The “seniors” took over with more demanding songs like Day Tripper, Crossroads and Apache, this time with Arthur Nicholson on vocals and Archer Kemp keeping the whole thing steady on drums. 20 odd guitars backed by two basses on Crossroads was something to hear – a bit like Status Quo playing in a hall of acoustic mirrors.
Next, around half of Martin Taylor’s 24 guitar students, who had been on a three-day retreat with the maestro. The picks of these were probably Stewart from Tunbridge Wells, who duetted with Taylor, and Nora, all the way from LA, who joined them on stage with her lively fiddling.
But the main event of the night followed after the break when the serious business started with a line up of Novak and Nicholson on guitar, superbly backed by Peterson and Kemp. The generic metal-lite Summer Song was first track and played at formidable volume – despite that the sound was crystal clear with the instruments perfectly balanced.

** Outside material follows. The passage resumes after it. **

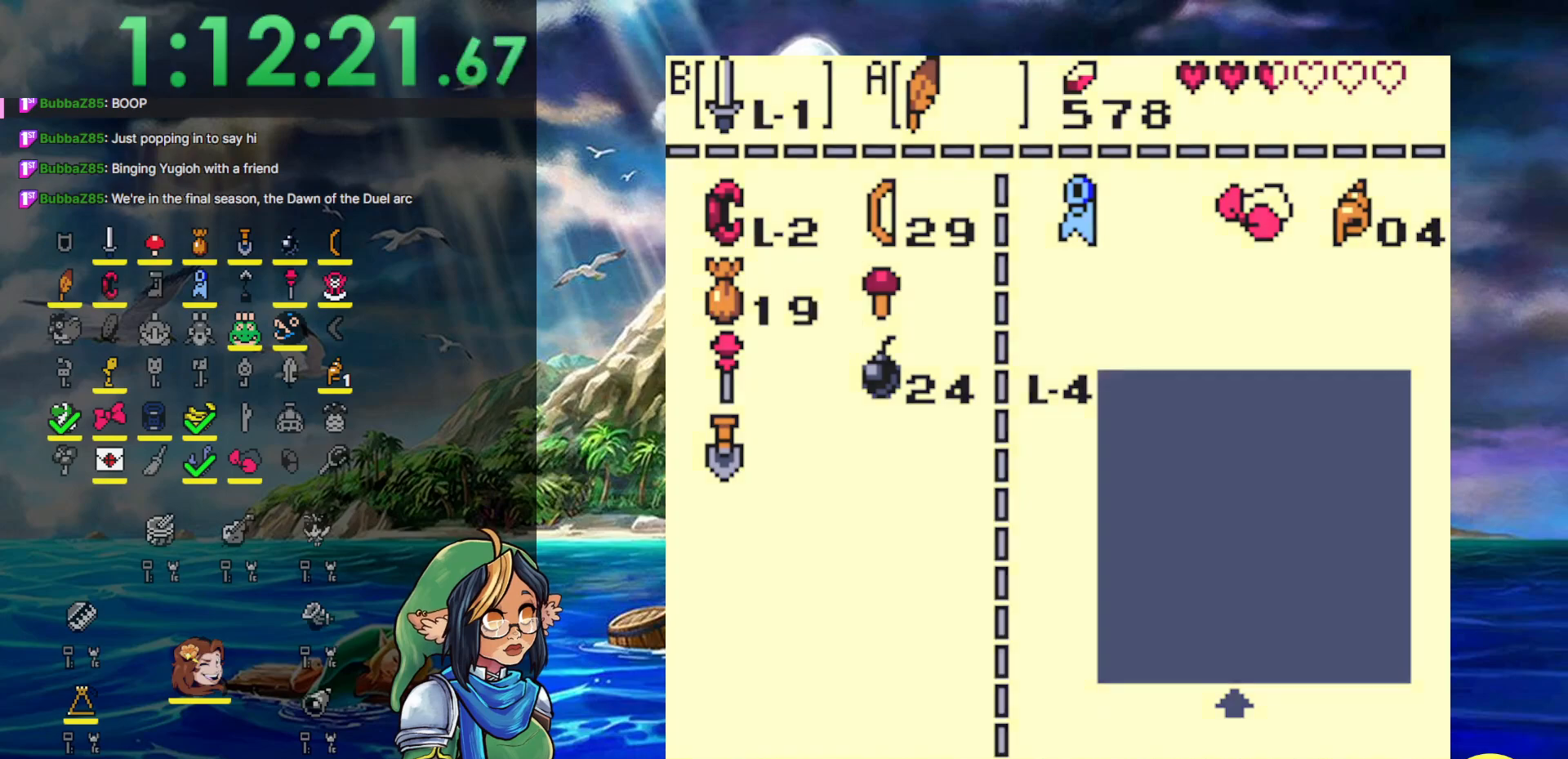
{"buttons": [], "events": [[183, "START", "up"]]}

Walterson took over the lead guitar for Hendrix’s Red House, and carved out a spine-tingling version of the “probably” best rock guitarist who has ever lived’s song. It was an awesome intro to the gig for the young Wast Sider.
Alan McKay joined the lineup for a self-penned number that could have been influenced by the Eagles, Fleetwood Mac and even Glen Campbell.
Fleedwood Mac’s Oh Well followed with Nicholson on lead before Peterson played a funky intro to the unexpected Get Lucky (thankfully better than Daft Punk’s original).
McKay then played a solo number, Land of Fire, on acoustic that sounded a bit like Norwegian Wood – if the Beetles song had been written by Nick Drake.
More classics followed including Stormy Monday and a Satriani number that gave Nowak licence to launch into some incredible, fast and furious fretwork.
Taylor, Nicholson Sr, and the whole shebang of retreat students took the stage for Sweet Georgia Brown, then trooped off again so the local guitar heroes could finish with Freddie King’s I’m Going Down.
Anyone who went to Mareel will have been poleaxed by the standard of musicianship on display – most of it courtesy of the local heroes.